My own personal dance with the stars
Sometimes, in order to experience something amazing, all you have to do is open your eyes.
Ever since childhood, I’ve always been fascinated with the stars of the night sky. One of my favorite special programs in elementary school was the traveling Star Lab, a giant aluminum foil-like bubble which was set up in the library once a year. You had to take off your shoes before crawling through a passageway into this bubble because otherwise you ran the risk of popping it. It felt like entering a magical other-world. We would crawl through the dark tunnel, eyes adjusting slowly. And then, inside the inflated bubble, we looked up.
There they were, displayed beautifully for us right in our own school library. The stars of the universe, or at least the ones we can see. I would sit, twisting my head up and around, trying to take it all in at once. It was so beautiful, breathtaking, amazing. And then, as my classmates and I sat in the cool bubble kept aloft by fans, a teacher would tell the stories of the stars and constellations, describing the tales and myths created by ancient peoples to explain why the stars seemed to move across the sky in a choreographed dance, season by season. We learned how to locate particular constellations, and to know which ones we could find at different times of the year. I still use these methods to find my favorite constellations.

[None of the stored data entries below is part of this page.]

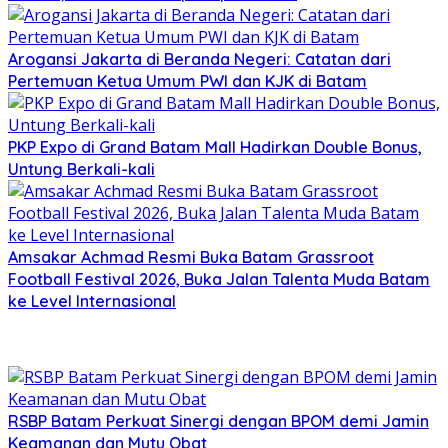
Arogansi Jakarta di Beranda Negeri: Catatan dari
Pertemuan Ketua Umum PWI dan KJK di Batam
PKP Expo di Grand Batam Mall Hadirkan Double Bonus,
Untung Berkali-kali
Amsakar Achmad Resmi Buka Batam Grassroot
Football Festival 2026, Buka Jalan Talenta Muda Batam
ke Level Internasional
RSBP Batam Perkuat Sinergi dengan BPOM demi Jamin
Keamanan dan Mutu Obat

When I was in sixth grade, I became enthralled by a comet that was visible that year only for a couple early morning hours during the winter months. My parents were helping me do a BCR newspaper route, so we’d be up and about in the early hours, delivering the paper in Princeton. Luckily, this was the same time that the comet was visible; in fact, it was the only time of day it could be viewed. I loved locating it each morning, feeling that it was so special to be able to see it, at a time of the morning when few were awake. I felt that I had been let in on part of a great secret.
I still love looking at the stars at night. If I ever see the stars here in the Quad Cities, I always miss how many more there seem to be out in the countryside of Bureau County. I know that, theoretically, it’s the same night sky everywhere. But it just feels different. There are stars missing.

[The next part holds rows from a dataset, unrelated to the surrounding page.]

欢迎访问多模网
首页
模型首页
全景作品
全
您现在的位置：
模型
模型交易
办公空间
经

I don’t know quite what it is that I love about looking at the stars. Maybe it’s the many miles of space between each of those stars that, from our vantage point, appear to be two-dimensional in the sky. Maybe it’s the mind-boggling fact that the light we see from the stars right now is actually very, very old. Maybe it’s the feeling that I get while stargazing that there’s something bigger, something greater, something much more than this world and this life. It’s something transcendent and infinite, and so much bigger than me, yet I can experience it in such a personal and special way when I look up at the night sky. I gain a greater awareness of “the big picture” that helps me to not worry or be so concerned about the grind of everyday living or anything I might be unsure or worried about in my future.

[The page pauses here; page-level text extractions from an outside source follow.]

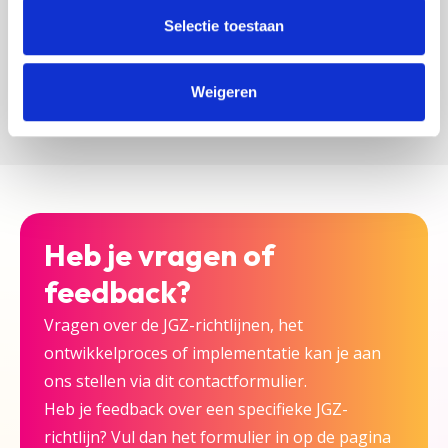
zijn bij deze JGZ-richtlijn.
Selectie toestaan
Versturen
Weigeren
Heb je vragen of
feedback?
Vragen over de JGZ-richtlijnen, het
ontwikkelproces of implementatie kan je aan
ons stellen via dit contactformulier.
Heb je feedback over een specifieke JGZ-
richtlijn? Vul dan het formulier in op de pagina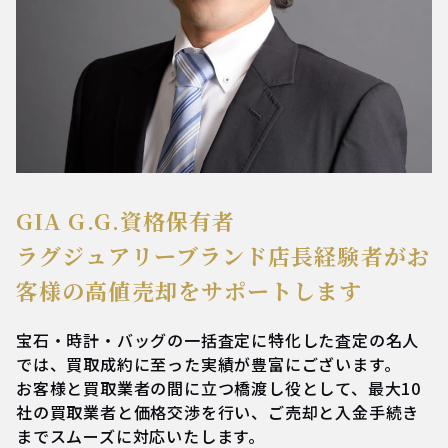
GIA G.G.資格保有者
ラグジュアリーブランド店長経験者が
お
客様の高値売却をサポートします
宝石・時計・バッグの一括査定に特化した査定の名人
では、買取成約に至った実績が豊富にございます。
お客様と買取業者の間に立つ橋渡し役として、最大10
社の買取業者と価格交渉を行い、ご売却と入金手続き
までスムーズに対応いたします。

And so, as my graduation quickly approaches, I want to share with you a quote I love from Dietrich Bonhoeffer, a theologian, spiritual writer, and Lutheran pastor who played a central role in the struggle against Nazism in World War II-era Germany: “Wonderfully taken care of by good higher beings, I wait without fear for what will come because you are with me in the evening and in the morning and most certainly on every new day.” May it be so.